During the peaks of those waves, Americans over 75 suffered the highest proportion of death. Now, the most vulnerable age group for death is 50 to 64.
Overall, the outbreak is still well below the all-time peaks reached over the winter, when deaths topped out at 3,400 a day and new cases at a quarter-million per day.
The U.S. is now averaging more than 150,000 new cases per day, levels not seen since January. Deaths are close to 1,500 per day, up more than a third since late August.
Even before the delta variant became dominant, experts say there were indications that larger gatherings and relaxed social distancing measures were fueling new cases.

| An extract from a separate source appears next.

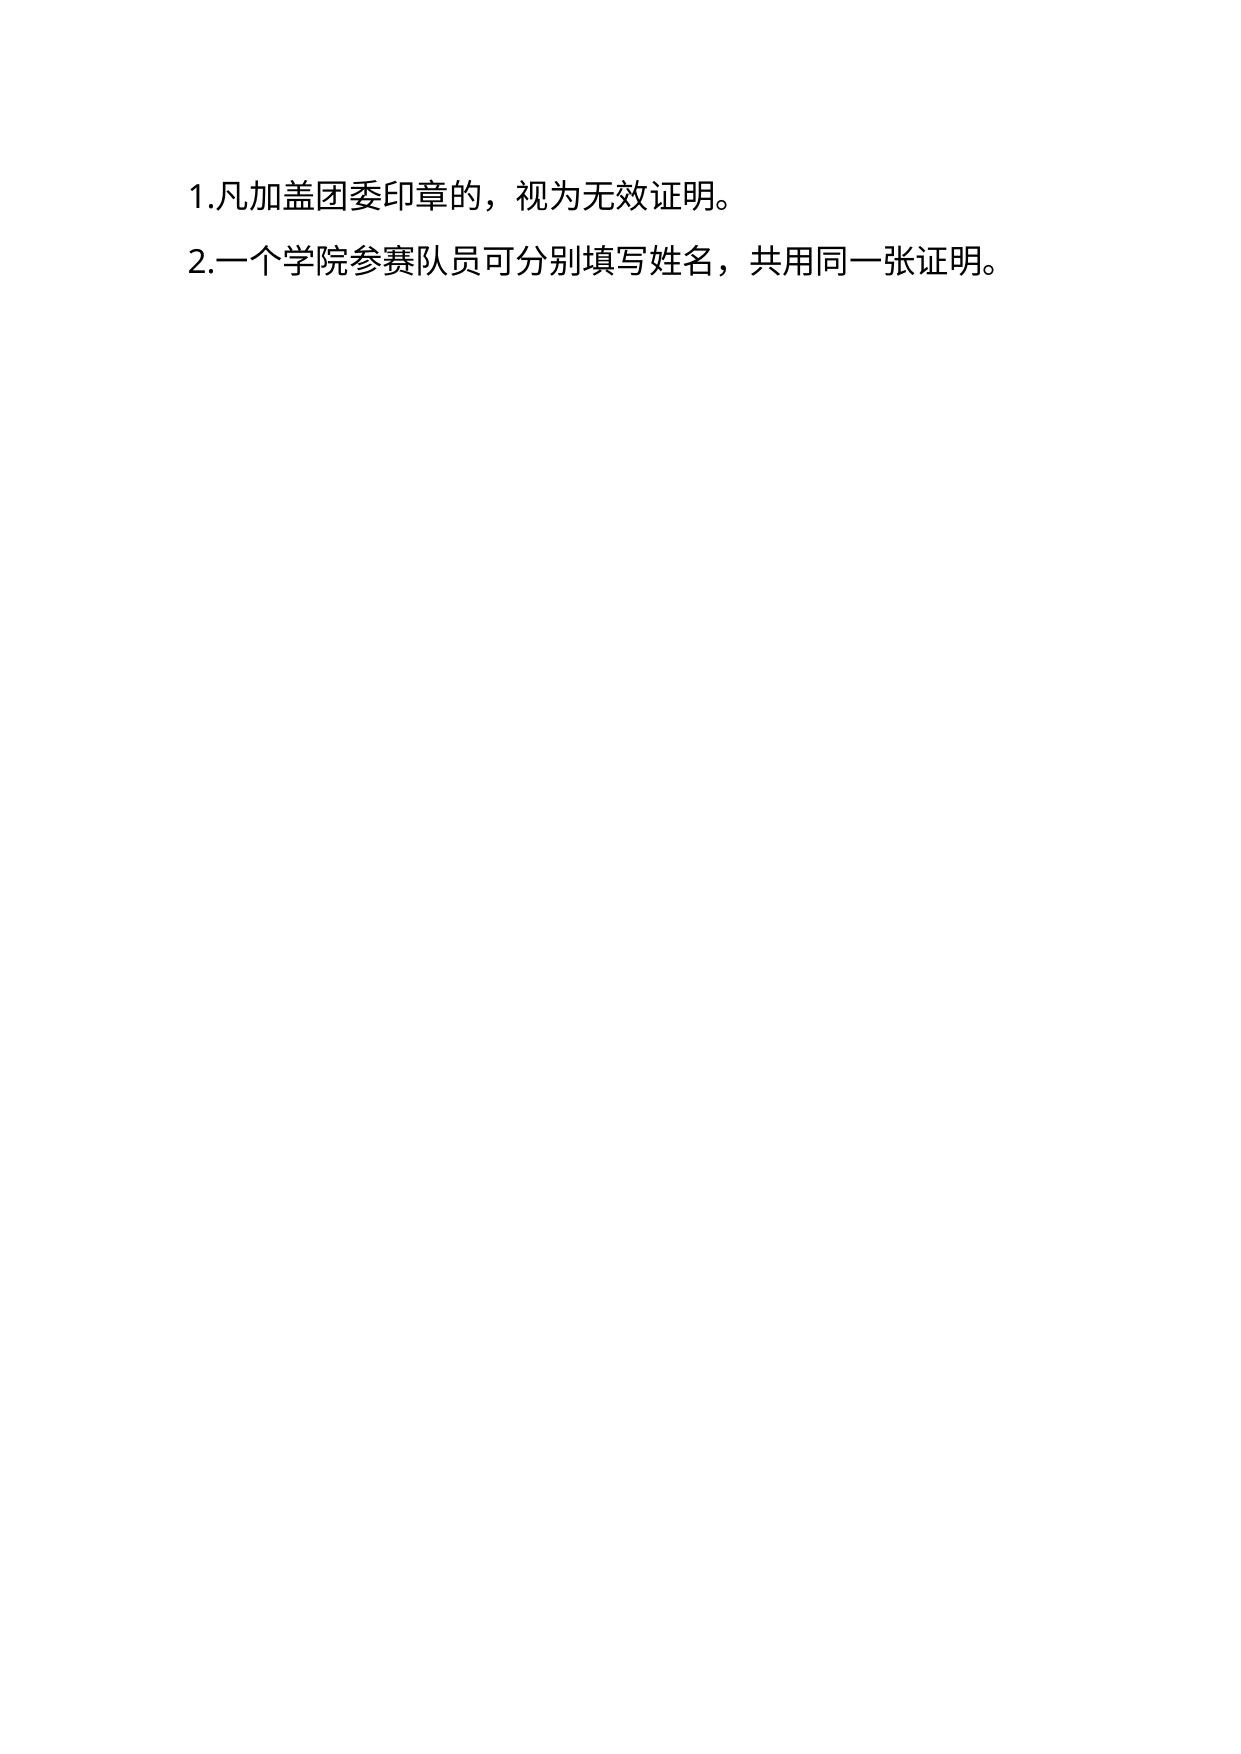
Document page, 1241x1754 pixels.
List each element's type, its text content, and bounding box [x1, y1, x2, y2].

“We had been cooped up for over a year and everyone wanted to get out,” said Dr. David Dowdy, an epidemiologist at the Johns Hopkins Bloomberg School of Public Health. “In the face of that kind of strong change in behavior, even getting almost two-thirds of our adult population vaccinated wasn’t enough.”
The COVID-19 vaccines remain highly effective against hospitalization and death, but many tens of millions of eligible Americans remain unvaccinated. Nearly 40% of Americans 12 and older are not fully protected.
Yale’s Vermund sees reasons to be cautiously optimistic about the next few months. Cases in most states appear to be plateauing and are likely to decline in the fall, buying health authorities more time to vaccinate adults and teenagers before flu season.
“If we can continue making progress between now and Thanksgiving, we may be able to substantially blunt the coronavirus surge in flu season,” Vermund said.
On Wednesday, the head of the World Health Organization said rich countries with large supplies of coronavirus vaccines should refrain from offering booster shots through the end of the year and make the doses available for poorer countries.
Doubling down on an earlier appeal for a “moratorium” on boosters that has largely been ignored, WHO Director-General Tedros Adhanom Ghebreyesus also said he was “appalled” after hearing comments Tuesday from a top association of pharmaceutical manufacturers that vaccine supplies are high enough to allow for both booster shots for people in well-supplied countries and first jabs in poorer countries that face shortages. He said that’s already been the case.
“I will not stay silent when companies and countries that control the global supply of vaccines think the world’s poor should be satisfied with leftovers,” he told a news conference.